1Si le cours magistral, parfaitement adapté au récit historique tel qu’on le concevait à la fin du XIXe siècle, s’enracinait aussi dans la conception et la culture élitistes de l’enseignement secondaire antérieur à la massification, cette dernière a posé la question de la pérennité d’une telle pédagogie. Pouvait-on continuer dans les collèges et les lycées à dispenser des cours magistraux avec des effectifs de masse ? Pouvait-on, comme s’interrogeait Madame Bonnamour, présidente de l’Association des professeurs d’histoire et géographie (APHG), continuer « à vivre sur un modèle hérité du passé [1] » ?

2Alors que dans les années 1960, la massification est encore peu visible dans les classes, l’institution du collège unique et la réforme dite « Haby » en 1975 entraînent des changements importants [2]. Dans les lycées, la massification devient aussi, surtout après 1985, perceptible : la moitié des jeunes générations accède dorénavant en classe de seconde, et le pourcentage d’une classe d’âge à obtenir le baccalauréat est passé de 20 % en 1970 à 38,1 % en 1989 (en comptant les titulaires du baccalauréat professionnel, créé en 1985). Comment les enseignants, qui n’ont pas toujours été préparés à enseigner à ces nouveaux publics, répondent-ils aux situations auxquelles ils sont confrontés, dans un contexte de « crise » – réelle ou perçue – pour leur discipline, l’histoire [3] ?

● **Données fournies**

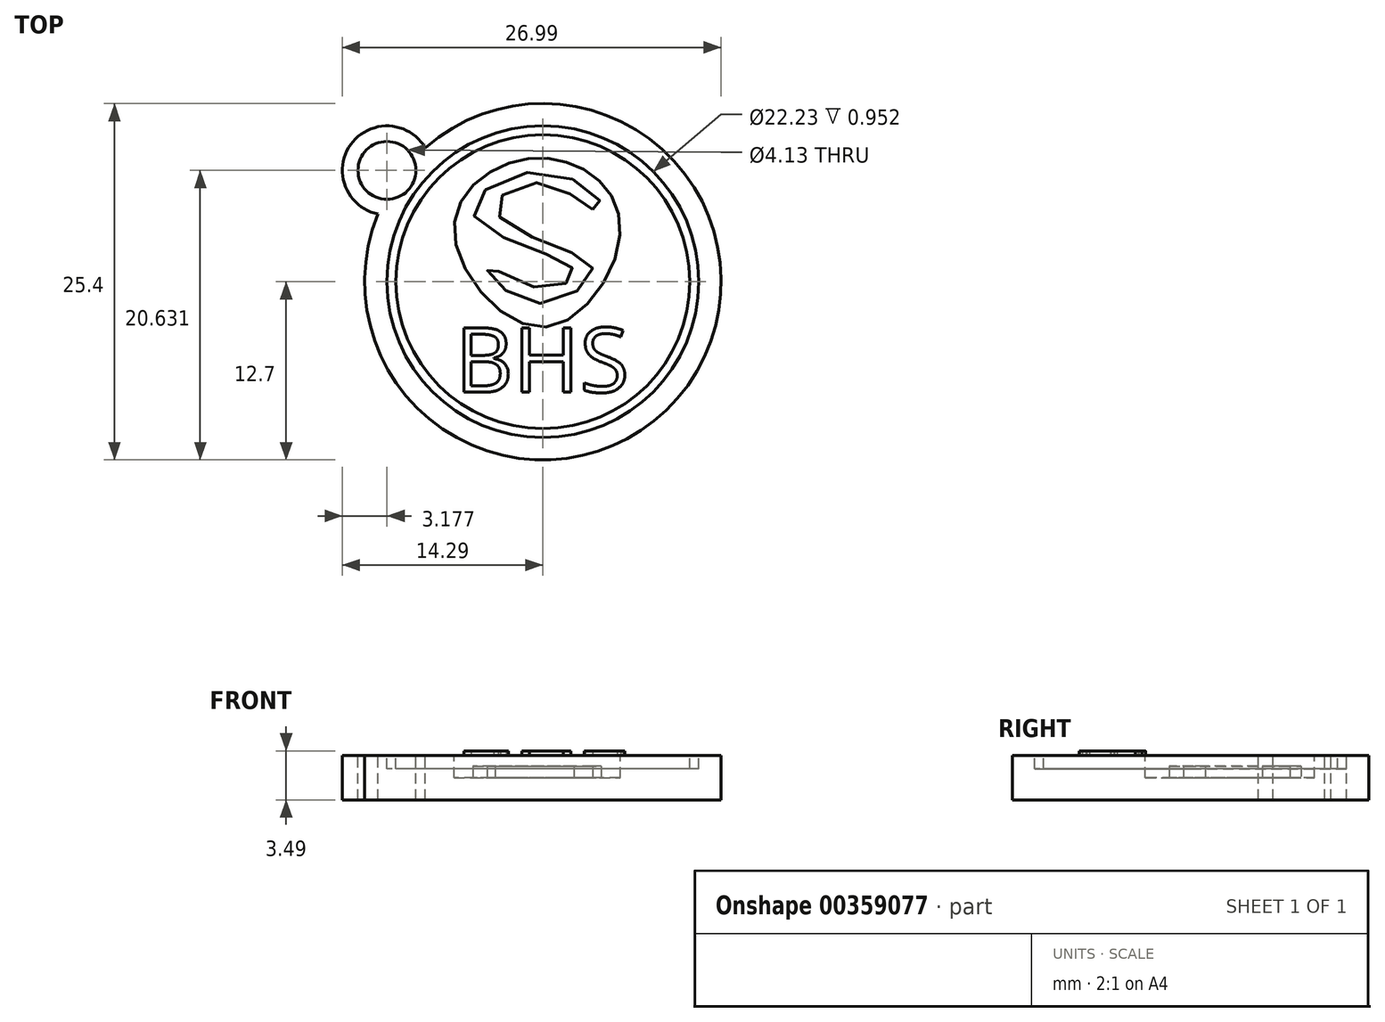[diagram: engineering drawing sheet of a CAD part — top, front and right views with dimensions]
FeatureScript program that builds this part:
annotation { "Feature Type Name" : "Feature", "Feature Type Description" : "" }
export const myFeature = defineFeature(function(context is Context, id is Id, definition is map)
    precondition{}
    {
        {
            var Q0;
            Q0=qCreatedBy(makeId("Top.planeOp"),FACE);
            var sketch = newSketch(context, id + "F0", { "sketchPlane" : qUnion([Q0])});
            skCircle(sketch, "E0", {"center": v(0, 0) * mm, "radius": 12.7 * mm});
            skSolve(sketch);
        }
        {
            var Q0;
            Q0=makeQuery(id+"F0.imprint","IMPRINT",FACE,{"disambiguationData":[TD([[makeQuery(id+"F0.imprint","IMPRINT",EDGE,{"derivedFrom":sQuery(id+"F0.wireOp",EDGE,"E0")}),1.0]])]});
            extrude(context, id + "F1", {"entities" : qUnion([Q0]), "depth" : 3.17 * mm});
        }
        {
            var Q0;
            Q0=makeQuery(id+"F1.opExtrude","CAP_FACE",FACE,{"disambiguationData":[OSD([sQuery(id+"F0.wireOp",EDGE,"E0")])],"isStart":false});
            var sketch = newSketch(context, id + "F2", { "sketchPlane" : qUnion([Q0])});
            skCircle(sketch, "E1", {"center": v(0, 0) * mm, "radius": 11.11 * mm});
            skCircle(sketch, "E2", {"center": v(0, 0) * mm, "radius": 10.48 * mm});
            skSolve(sketch);
        }
        {
            var Q0;
            Q0 = qSketchRegion(id + "F2", true);
            extrude(context, id + "F3", {"entities" : qUnion([Q0]), "operationType" : NewBodyOperationType.REMOVE, "oppositeDirection" : true, "depth" : 0.95 * mm});
        }
        {
            var Q0;
            Q0=makeQuery(id+"F1.opExtrude","CAP_FACE",FACE,{"disambiguationData":[OSD([sQuery(id+"F0.wireOp",EDGE,"E0")])],"isStart":false});
            var sketch = newSketch(context, id + "F4", { "sketchPlane" : qUnion([Q0])});
            skLineSegment(sketch, "E3", {"start": v(0, 0) * mm, "end": v(-11.11, 7.93) * mm, "construction": true});
            skLineSegment(sketch, "E4", {"start": v(-11.11, 7.93) * mm, "end": v(-11.11, 0) * mm, "construction": true});
            skLineSegment(sketch, "E5", {"start": v(-11.11, 0) * mm, "end": v(0, 0) * mm, "construction": true});
            skCircle(sketch, "E6", {"center": v(-11.11, 7.93) * mm, "radius": 3.18 * mm});
            skSolve(sketch);
        }
        {
            var Q0;
            {var subQ0=sQuery(id+"F4.wireOp",EDGE,"E6");var subQ1=makeQuery(id+"F1.opExtrude","CAP_EDGE",EDGE,{"disambiguationData":[OSD([sQuery(id+"F0.wireOp",EDGE,"E0")])],"isStart":false});var subQ2=makeQuery(id+"F4.imprint","INTERSECT",VERTEX,{"disambiguationData":[OD(0.0)],"derivedFrom":[subQ1,subQ0]});Q0=makeQuery(id+"F4.imprint","IMPRINT",FACE,{"disambiguationData":[TD([[makeQuery(id+"F4.imprint","IMPRINT",EDGE,{"disambiguationData":[TD([[subQ2,1.0]])],"derivedFrom":subQ0}),1.0]])]});}
            extrude(context, id + "F5", {"entities" : qUnion([Q0]), "operationType" : NewBodyOperationType.ADD, "oppositeDirection" : true, "depth" : 3.17 * mm});
        }
        {
            var Q0;
            {var subQ0=sQuery(id+"F4.wireOp",EDGE,"E6");var subQ1=makeQuery(id+"F1.opExtrude","CAP_EDGE",EDGE,{"disambiguationData":[OSD([sQuery(id+"F0.wireOp",EDGE,"E0")])],"isStart":false});var subQ2=makeQuery(id+"F4.imprint","INTERSECT",VERTEX,{"disambiguationData":[OD(0.0)],"derivedFrom":[subQ1,subQ0]});Q0=makeQuery(id+"F4.imprint","IMPRINT",FACE,{"disambiguationData":[TD([[makeQuery(id+"F4.imprint","IMPRINT",EDGE,{"disambiguationData":[TD([[subQ2,1.0]])],"derivedFrom":subQ0}),1.0]])]});}
            var sketch = newSketch(context, id + "F6", { "sketchPlane" : qUnion([Q0])});
            skCircle(sketch, "E7", {"center": v(-11.11, 7.93) * mm, "radius": 2.06 * mm});
            skLineSegment(sketch, "E8.0", {"start": v(0, 0) * mm, "end": v(-11.11, 7.93) * mm, "construction": true});
            skLineSegment(sketch, "E9.0", {"start": v(-11.11, 7.93) * mm, "end": v(-11.11, 0) * mm, "construction": true});
            skSolve(sketch);
        }
        {
            var Q0;
            {var subQ0=sQuery(id+"F6.wireOp",EDGE,"E7");var subQ1=sQuery(id+"F4.wireOp",EDGE,"E6");var subQ2=makeQuery(id+"F1.opExtrude","CAP_EDGE",EDGE,{"disambiguationData":[OSD([sQuery(id+"F0.wireOp",EDGE,"E0")])],"isStart":false});var subQ3=makeQuery(id+"F4.imprint","IMPRINT",EDGE,{"disambiguationData":[TD([[makeQuery(id+"F4.imprint","INTERSECT",VERTEX,{"disambiguationData":[OD(0.0)],"derivedFrom":[subQ2,subQ1]}),1.0]])],"derivedFrom":subQ2});var subQ4=makeQuery(id+"F6.imprint","INTERSECT",VERTEX,{"disambiguationData":[OD(0.0)],"derivedFrom":[subQ3,subQ0]});Q0=makeQuery(id+"F6.imprint","IMPRINT",FACE,{"disambiguationData":[TD([[makeQuery(id+"F6.imprint","IMPRINT",EDGE,{"disambiguationData":[TD([[subQ4,1.0]])],"derivedFrom":subQ0}),1.0]])]});}
            var Q1;
            {var subQ0=sQuery(id+"F6.wireOp",EDGE,"E7");var subQ1=sQuery(id+"F4.wireOp",EDGE,"E6");var subQ2=makeQuery(id+"F1.opExtrude","CAP_EDGE",EDGE,{"disambiguationData":[OSD([sQuery(id+"F0.wireOp",EDGE,"E0")])],"isStart":false});var subQ3=makeQuery(id+"F4.imprint","IMPRINT",EDGE,{"disambiguationData":[TD([[makeQuery(id+"F4.imprint","INTERSECT",VERTEX,{"disambiguationData":[OD(0.0)],"derivedFrom":[subQ2,subQ1]}),1.0]])],"derivedFrom":subQ2});var subQ4=makeQuery(id+"F6.imprint","INTERSECT",VERTEX,{"disambiguationData":[OD(0.0)],"derivedFrom":[subQ3,subQ0]});Q1=makeQuery(id+"F6.imprint","IMPRINT",FACE,{"disambiguationData":[TD([[makeQuery(id+"F6.imprint","IMPRINT",EDGE,{"disambiguationData":[TD([[subQ4,-1.0]])],"derivedFrom":subQ0}),1.0]])]});}
            var Q2;
            Q2=sQuery(id+"F6.wireOp",EDGE,"E7");
            extrude(context, id + "F7", {"entities" : qUnion([Q0, Q1]), "operationType" : NewBodyOperationType.REMOVE, "surfaceEntities" : qUnion([Q2]), "endBound" : BoundingType.UP_TO_NEXT, "oppositeDirection" : true, "depth" : 25.4 * mm});
        }
        {
            var Q0;
            Q0=makeQuery(id+"F2.imprint","IMPRINT",FACE,{"disambiguationData":[TD([[makeQuery(id+"F2.imprint","IMPRINT",EDGE,{"derivedFrom":sQuery(id+"F2.wireOp",EDGE,"E2")}),1.0]])]});
            var sketch = newSketch(context, id + "F8", { "sketchPlane" : qUnion([Q0])});
            skFitSpline(sketch, "E10", {"points": [v(3.56, 5.13) * mm, v(0.3, 7.02) * mm, v(-3.38, 5.4) * mm, v(0.44, 2.69) * mm, v(3.56, 0.81) * mm, v(0, -1.54) * mm, v(-3.78, 0.5) * mm, v(-3.92, 1.05) * mm, v(0, -0.5) * mm, v(2.22, 0.6) * mm, v(0, 2.05) * mm, v(-5, 5.07) * mm, v(0, 7.85) * mm, v(4.16, 5.44) * mm, v(3.56, 5.13) * mm]});
            skFitSpline(sketch, "E11", {"points": [v(5.5, 3.32) * mm, v(0, -3.24) * mm, v(-6.31, 3.4) * mm, v(-2.74, 8.32) * mm, v(2.82, 8.05) * mm, v(5.5, 3.32) * mm]});
            skSolve(sketch);
        }
        {
            var Q0;
            Q0=makeQuery(id+"F8.imprint","IMPRINT",FACE,{"disambiguationData":[TD([[makeQuery(id+"F8.imprint","IMPRINT",EDGE,{"derivedFrom":sQuery(id+"F8.wireOp",EDGE,"E10")}),-1.0]])]});
            var Q1;
            Q1=sQuery(id+"F8.wireOp",EDGE,"E10");
            extrude(context, id + "F9", {"entities" : qUnion([Q0]), "operationType" : NewBodyOperationType.REMOVE, "surfaceEntities" : qUnion([Q1]), "oppositeDirection" : true, "depth" : 0.76 * mm});
        }
        {
            var Q0;
            Q0=makeQuery(id+"F8.imprint","IMPRINT",FACE,{"disambiguationData":[TD([[makeQuery(id+"F8.imprint","IMPRINT",EDGE,{"derivedFrom":sQuery(id+"F8.wireOp",EDGE,"E10")}),1.0]])]});
            extrude(context, id + "F10", {"entities" : qUnion([Q0]), "operationType" : NewBodyOperationType.REMOVE, "oppositeDirection" : true, "depth" : 1.59 * mm});
        }
        {
            var Q0;
            Q0=makeQuery(id+"F2.imprint","IMPRINT",FACE,{"disambiguationData":[TD([[makeQuery(id+"F2.imprint","IMPRINT",EDGE,{"derivedFrom":sQuery(id+"F2.wireOp",EDGE,"E2")}),1.0]])]});
            var sketch = newSketch(context, id + "F11", { "sketchPlane" : qUnion([Q0])});
            skText(sketch, "E12", { "text": "BHS", "fontName": "OpenSans-Regular.ttf"});
            const initialGuessF11  = {"E12": [-0.00627, -0.00787, 1, 0, 0.00462]};
            skSetInitialGuess(sketch, initialGuessF11);
            skSolve(sketch);
        }
        {
            var Q0;
            Q0 = qSketchRegion(id + "F11", true);
            extrude(context, id + "F12", {"entities" : qUnion([Q0]), "operationType" : NewBodyOperationType.ADD, "depth" : 0.32 * mm});
        }
    });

● **Objectif**
Recopiez intégralement, sans rien y changer, le passage fourni plus haut sur l'enseignement de l'histoire face à la massification scolaire.

● **Résultat final**
1Si le cours magistral, parfaitement adapté au récit historique tel qu’on le concevait à la fin du XIXe siècle, s’enracinait aussi dans la conception et la culture élitistes de l’enseignement secondaire antérieur à la massification, cette dernière a posé la question de la pérennité d’une telle pédagogie. Pouvait-on continuer dans les collèges et les lycées à dispenser des cours magistraux avec des effectifs de masse ? Pouvait-on, comme s’interrogeait Madame Bonnamour, présidente de l’Association des professeurs d’histoire et géographie (APHG), continuer « à vivre sur un modèle hérité du passé [1] » ?

2Alors que dans les années 1960, la massification est encore peu visible dans les classes, l’institution du collège unique et la réforme dite « Haby » en 1975 entraînent des changements importants [2]. Dans les lycées, la massification devient aussi, surtout après 1985, perceptible : la moitié des jeunes générations accède dorénavant en classe de seconde, et le pourcentage d’une classe d’âge à obtenir le baccalauréat est passé de 20 % en 1970 à 38,1 % en 1989 (en comptant les titulaires du baccalauréat professionnel, créé en 1985). Comment les enseignants, qui n’ont pas toujours été préparés à enseigner à ces nouveaux publics, répondent-ils aux situations auxquelles ils sont confrontés, dans un contexte de « crise » – réelle ou perçue – pour leur discipline, l’histoire [3] ?